Al presunto torturatore Osman Matammud la giudice concede un abbraccio con la figlioletta

13/09/2017 di Redazione

Un fatto insolito al Tribunale di Milano: durante il processo di Osman Matammud, il somalo arrestato a Milano con l’accusa di aver torturato, ucciso e stuprato connazionali in un campo profughi da lui gestito in Libia, la sua gabbia è stata aperta. Il motivo? Concedergli un abbraccio con la figlia di 4 anni, che non aveva mai visto. Lo riferisce il sito di notizie giustiziami.it.

Osman Matammud ha 22 anni: un anno fa all’hub di via Sammartini a Milano due ragazze lo hanno riconosciuto e hanno raccontato di essere state stuprate da lui nel centro di Bani Walid, in Libia, che – secondo il loro racconto – lui gestiva. A Milano il somalo ha rischiato il linciaggio ed è poi stato arrestato con l’accusa di favoreggiamento dell’immigrazione clandestina. A gennaio le accuse nei suoi confronti sono diventate ben più gravi: gli vengono imputati quattro omicidi, sadiche torture e e decine di stupri.

LE ACCUSE CONTRO OSMAN MATAMMUD: OMICIDI, STUPRI, SADICHE TORTURE

I racconti delle vittime contenuti nel fascicolo a suo carico sono raccapriccianti: «In 40 anni di carriera non ho mai visto niente di simile», ha commentato Ilda Boccassini, che coordina l’inchiesta. Accuse sempre respinte da Osman Matammud, che sostiene di non aver mai gestito un centro profughi in Libia, di non aver mai fatto violenze contro nessuno (anzi, dice di essere stato torturato lui stesso durante il viaggio verso l’Europa e ne porta a conferma dei segni sulle gambe) e di non aver mai incontrato prima le persone che dicono di essere state sue vittime. Prova ne sarebbe – secondo il suo legale, l’avvocato Gianni Carlo Rossi – che «la persona che viene descritta negli atti, con accuse che sono pazzesche e devastanti, stride con lui che, prima di tutto, non ha un soldo, non può permettersi un avvocato di fiducia, cosa strana per un trafficante di uomini». La linea del difensore è che il suo assistito sia rimasto vittima di un conflitto tra clan somali.

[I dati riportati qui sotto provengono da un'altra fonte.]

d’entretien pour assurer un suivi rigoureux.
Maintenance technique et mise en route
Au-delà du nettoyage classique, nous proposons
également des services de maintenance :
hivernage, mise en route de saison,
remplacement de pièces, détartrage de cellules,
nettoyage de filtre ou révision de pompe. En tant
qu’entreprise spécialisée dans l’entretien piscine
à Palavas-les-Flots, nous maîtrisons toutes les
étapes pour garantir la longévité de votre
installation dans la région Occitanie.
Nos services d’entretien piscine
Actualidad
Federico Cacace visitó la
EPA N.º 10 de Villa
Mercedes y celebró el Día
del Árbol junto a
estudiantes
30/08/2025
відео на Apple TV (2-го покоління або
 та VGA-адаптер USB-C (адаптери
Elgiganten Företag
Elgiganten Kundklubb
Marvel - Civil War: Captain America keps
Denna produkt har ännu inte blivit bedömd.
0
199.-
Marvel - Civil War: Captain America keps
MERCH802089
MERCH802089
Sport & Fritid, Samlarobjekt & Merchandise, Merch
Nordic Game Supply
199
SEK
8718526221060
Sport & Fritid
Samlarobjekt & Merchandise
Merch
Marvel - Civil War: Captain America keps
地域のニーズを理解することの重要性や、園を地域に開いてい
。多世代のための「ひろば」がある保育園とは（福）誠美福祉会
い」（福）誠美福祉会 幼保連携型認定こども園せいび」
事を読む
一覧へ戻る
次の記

OSMAN MATAMMUD E L’ABBRACCIO CON LA FIGLIA AL TRIBUNALE DI MILANO

Sarà il processo a chiarire se Osman Matammud sia uno dei più sadici torturatori che la storia recente ricordi o un giovanissimo padre, che quasi al termine della sua epopea per raggiungere moglie e figlioletta, è stato incastrato con false accuse. Nella gabbia degli imputati alla Corte d’Assise del Tribunale di Milano, però, oggi c’è lui, accusato di crimini atroci.

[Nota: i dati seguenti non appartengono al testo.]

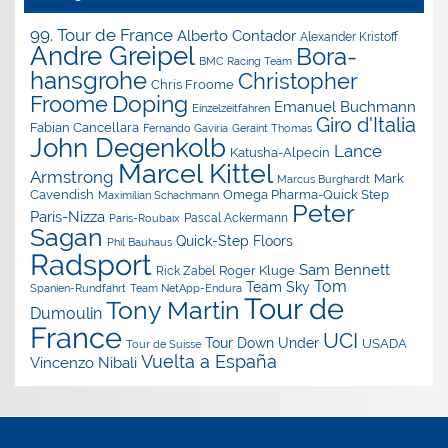
99. Tour de France
Alberto Contador
Alexander Kristoff
Andre Greipel
Bora-
BMC Racing Team
hansgrohe
Christopher
Chris Froome
Doping
Froome
Emanuel Buchmann
Einzelzeitfahren
Giro d'Italia
Fabian Cancellara
Geraint Thomas
Fernando Gaviria
John Degenkolb
Lance
Katusha-Alpecin
Marcel Kittel
Armstrong
Mark
Marcus Burghardt
Cavendish
Omega Pharma-Quick Step
Maximilian Schachmann
Peter
Paris-Nizza
Pascal Ackermann
Paris-Roubaix
Sagan
Quick-Step Floors
Phil Bauhaus
Radsport
Sam Bennett
Roger Kluge
Rick Zabel
Tom
Team Sky
Spanien-Rundfahrt
Team NetApp-Endura
Tour de
Tony Martin
Dumoulin
France
UCI
Tour Down Under
USADA
Tour de Suisse
Vuelta a España
Vincenzo Nibali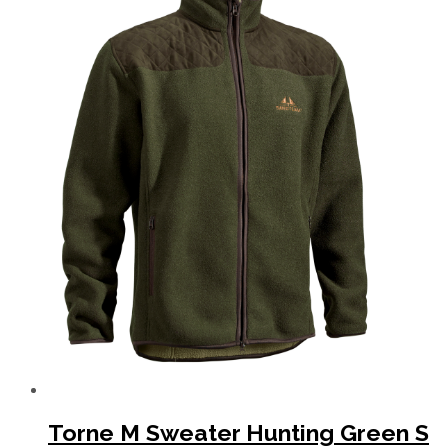
Torne M Sweater Hunting Green S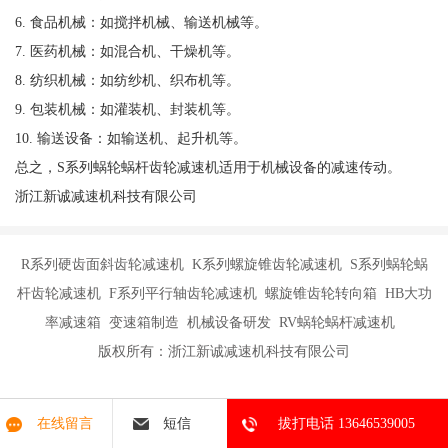
6. 食品机械：如搅拌机械、输送机械等。
7. 医药机械：如混合机、干燥机等。
8. 纺织机械：如纺纱机、织布机等。
9. 包装机械：如灌装机、封装机等。
10. 输送设备：如输送机、起升机等。
总之，S系列蜗轮蜗杆齿轮减速机适用于机械设备的减速传动。
浙江新诚减速机科技有限公司
R系列硬齿面斜齿轮减速机 K系列螺旋锥齿轮减速机 S系列蜗轮蜗
杆齿轮减速机 F系列平行轴齿轮减速机 螺旋锥齿轮转向箱 HB大功
率减速箱 变速箱制造 机械设备研发 RV蜗轮蜗杆减速机
版权所有：浙江新诚减速机科技有限公司
在线留言
短信
拔打电话 13646539005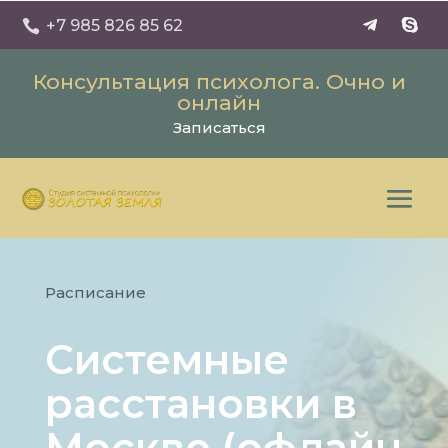
+7 985 826 85 62

Консультация психолога. Очно и
онлайн
Записаться
Расписание
Системные
расстановки в
Москве (офлайн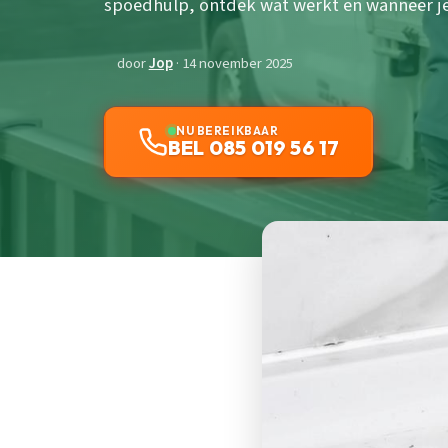
spoedhulp, ontdek wat werkt en wanneer je
door
Jop
· 14 november 2025
NU BEREIKBAAR
BEL 085 019 56 17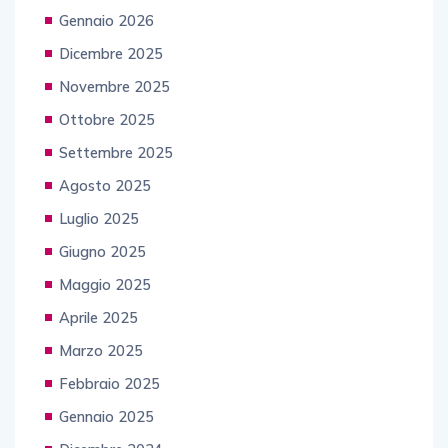
Gennaio 2026
Dicembre 2025
Novembre 2025
Ottobre 2025
Settembre 2025
Agosto 2025
Luglio 2025
Giugno 2025
Maggio 2025
Aprile 2025
Marzo 2025
Febbraio 2025
Gennaio 2025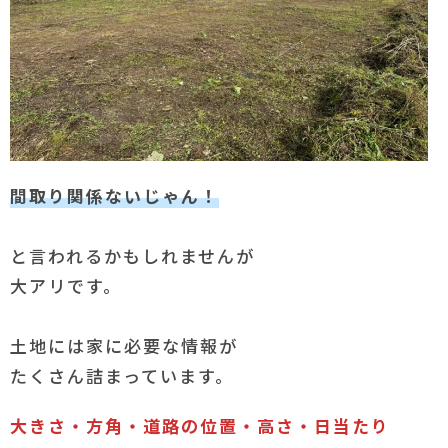
間取り関係ないじゃん！
と言われるかもしれませんが
大アリです。
土地には家に必要な情報が
たくさん詰まっています。
大きさ・方角・道路の位置・高さ・日当たり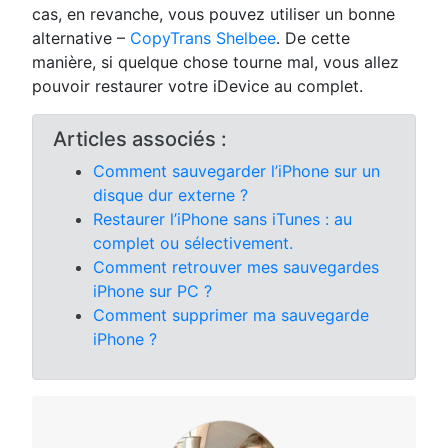
cas, en revanche, vous pouvez utiliser un bonne
alternative –
CopyTrans Shelbee
. De cette
manière, si quelque chose tourne mal, vous allez
pouvoir restaurer votre iDevice au complet.
Articles associés :
Comment sauvegarder l’iPhone sur un
disque dur externe ?
Restaurer l’iPhone sans iTunes : au
complet ou sélectivement.
Comment retrouver mes sauvegardes
iPhone sur PC ?
Comment supprimer ma sauvegarde
iPhone ?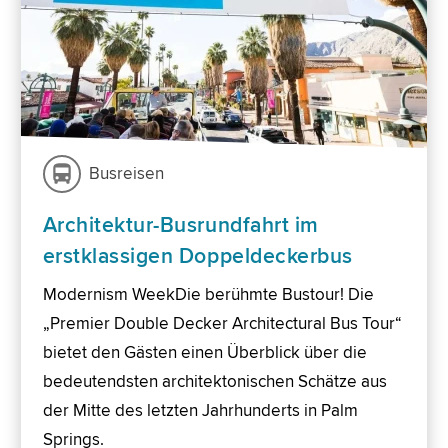
Busreisen
Architektur-Busrundfahrt im
erstklassigen Doppeldeckerbus
Modernism WeekDie berühmte Bustour! Die
„Premier Double Decker Architectural Bus Tour“
bietet den Gästen einen Überblick über die
bedeutendsten architektonischen Schätze aus
der Mitte des letzten Jahrhunderts in Palm
Springs.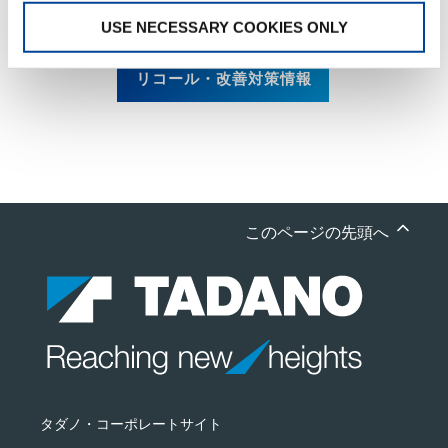
改善箇所説明図
USE NECESSARY COOKIES ONLY
リコール・改善対策情報
このページの先頭へ
タダノ・コーポレートサイト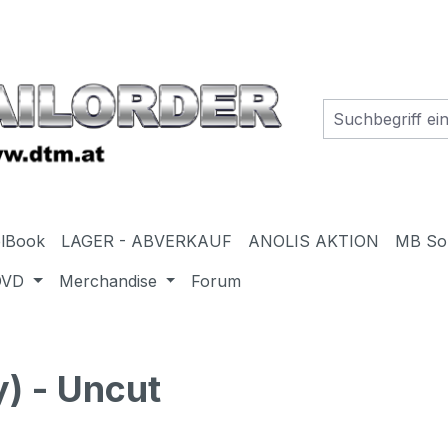
elBook
LAGER - ABVERKAUF
ANOLIS AKTION
MB So
DVD
Merchandise
Forum
) - Uncut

Ieri alla sbarra dei testimoni è stata chiamata la moglie, che vive a Roma insieme alla figlia di quattro anni e non vede il marito da anni. Una deposizione durata due ore, mentre la bimba disegnava nella stanza accanto. Poi, al termine dell’udienza, l’avvocato di Matammud, Gianni Rossi, ha azzardato una richiesta insolita alla presidente della Corte, la giudice Giovanna Ichino: far salutare da Osman la figlia attraverso le sbarre. Il magistrato ha fatto ben di più, come riporta la cronista giudiziaria Manuela D’Alessandro su giustiziami.it:

Il magistrato si spinge oltre con un gesto definito dall’avvocato Rossi «di grandissima umanità». Va via dall’aula assieme agli altri giudici disponendo che le sbarre si aprano. La bimba può così abbracciare e riempire di baci per la prima volta il suo papà. Per lei l’uomo  indicato dalla legge come un presunto aguzzino e che per il suo avvocato è la vittima innocente di un conflitto tra clan è solo il papà di cui la mamma le ha parlato per tanto tempo.  Dieci minuti tra gli sguardi inteneriti di tutti i presenti in un’aula di Tribunale illuminata da una presenza infantile, come mai accade (i minori non possono entrare). La gabbia si chiude ma un agente della polizia penitenziaria vedendo la bambina esitare ad andarsene decide di spalancarla per l’ultima volta: «Dai, vai a salutare il tuo papà». E lei corre.